They found that a dolphin burns less energy per day than expected. Another possible finding—and one that merits further study due to this study’s sample size of ten individuals— is that dolphins forty and older seem to carry a little extra weight, no matter how much they exercise.

That may sound familiar.

“Mammals’ bodies all kind of work in similar ways,” says Chana Kaufman ’20 who participated as an undergrad through the Bass Connections “Are Dolphins Really That Smart and Does It Make Us Like Them More When They Are?” team (which studied energy expenditures as part of its research). Today, she is a veterinary school student at UC Davis. “There are species differences, absolutely, but there are certain patterns across every mammal, humans included. You can kind of extrapolate principles from certain species and apply them to others.”

To clarify the comparison, Allen mentions Pontzer’s paper “Daily Energy Expenditure Through the Human Life Course,” published in August in the journal Science. Its main finding, based on a sample size of 6,400, was that there’s no midlife metabolism dip in humans— rather, it drops off after sixty. The dolphin lifespan isn’t all that well-known, Allen adds, but it’s rare for a dolphin to live into its forties, fifties, or even sixties.
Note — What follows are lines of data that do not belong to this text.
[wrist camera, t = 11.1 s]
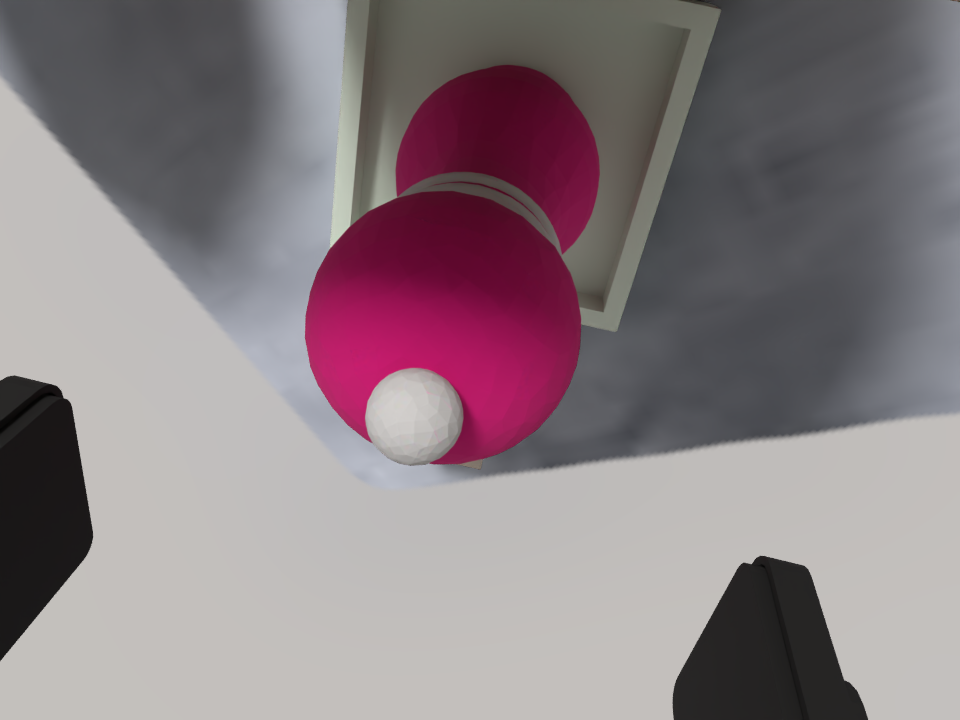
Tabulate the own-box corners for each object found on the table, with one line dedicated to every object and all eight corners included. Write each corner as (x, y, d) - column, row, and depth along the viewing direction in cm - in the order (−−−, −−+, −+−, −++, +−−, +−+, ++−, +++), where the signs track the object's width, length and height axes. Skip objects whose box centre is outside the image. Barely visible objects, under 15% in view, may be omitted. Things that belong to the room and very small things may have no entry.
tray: (710, 3, 27) (734, 16, 22) (576, 427, 37) (575, 490, 33) (371, -70, 27) (331, -70, 22) (334, 373, 37) (301, 429, 33)
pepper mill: (389, 162, 30) (139, 461, 13) (488, 8, 27) (321, 147, 10) (525, 260, 32) (458, 642, 15) (635, 127, 28) (714, 427, 11)
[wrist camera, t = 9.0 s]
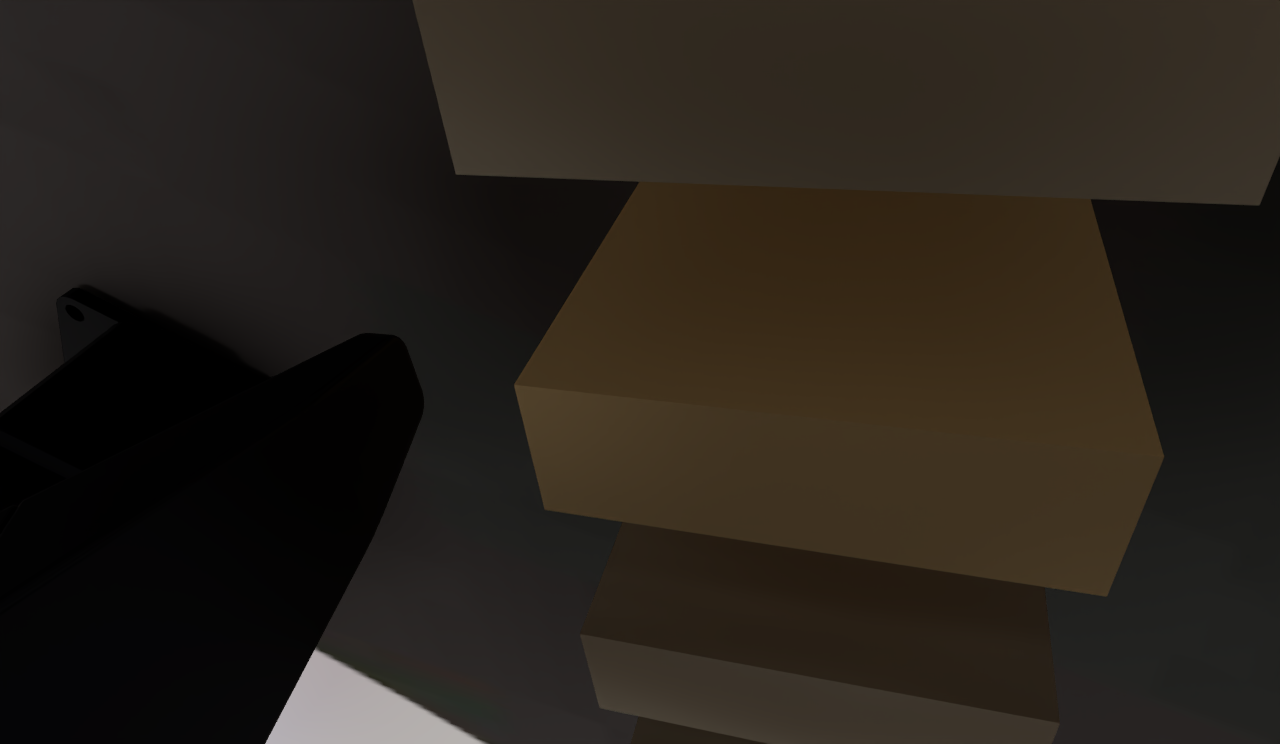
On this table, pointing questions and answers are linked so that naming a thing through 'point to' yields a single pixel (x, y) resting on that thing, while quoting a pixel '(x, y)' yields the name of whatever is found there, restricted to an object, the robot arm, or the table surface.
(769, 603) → the domino
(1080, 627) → the table surface
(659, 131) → the domino
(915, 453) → the domino
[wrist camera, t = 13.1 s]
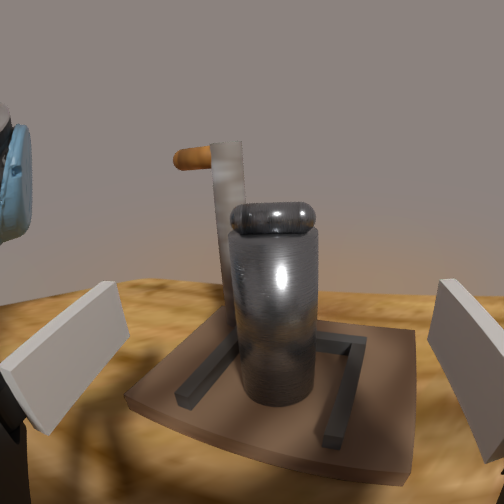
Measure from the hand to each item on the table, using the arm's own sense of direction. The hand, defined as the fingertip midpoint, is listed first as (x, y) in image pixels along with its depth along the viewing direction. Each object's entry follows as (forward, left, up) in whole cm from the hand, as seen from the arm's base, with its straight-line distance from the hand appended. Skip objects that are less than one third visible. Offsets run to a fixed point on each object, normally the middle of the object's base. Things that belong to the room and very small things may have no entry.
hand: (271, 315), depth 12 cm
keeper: (-2, +6, -10) cm, 12 cm away
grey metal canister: (-2, +5, -8) cm, 10 cm away
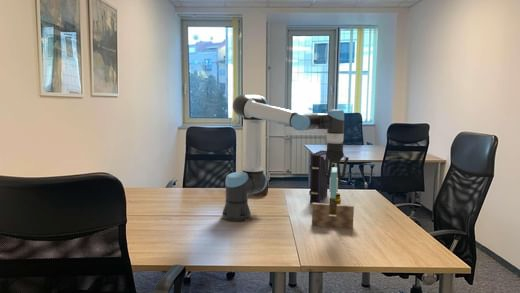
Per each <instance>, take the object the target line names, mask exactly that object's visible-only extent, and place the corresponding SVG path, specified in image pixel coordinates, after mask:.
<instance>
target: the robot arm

“It might just be that that drop-off instead of sixty in humans is closer to forty in dolphins,” he ventures. “It’s hard to compare with the different lifespans.”

This didn’t express itself in the dolphins’ energy levels, though. Some of the older animals were quite active, Allen says. These are individuals, after all, with distinct habits and personalities.

Kaufman, who was active in the Duke Canine Cognition Center and its Puppy Kindergarten as an undergraduate, called them “sea puppies” because of their similarities with dogs. She recalls throwing a football to her favorite, a big twenty-four-year-old male named Pax.

“If you walked along the walkways or the decks, they would swim up and follow you and look at you,” she says. “If you walked past without saying hi, they would chirp at you.”

Indeed, dolphins are excited to see you every morning, Allen says. He loves working with the animals, and his research— which, yes, involves asking dolphins to swim around and play and be ridiculous— ties directly into whether wild dolphins have enough available prey to swim around and hunt and be prolific.

From a conservation standpoint, finding out how much it costs to be an animal is critical to measuring non-lethal, detrimental, cumulative effects at the population level. Energy, he continues, is one of the more direct ways to influence survival and reproduction. Dolphins won’t be doing enough of either without an adequate food supply.

“It’s not as obvious as an animal getting caught in a net, but I think it’s really critical,” Allen says.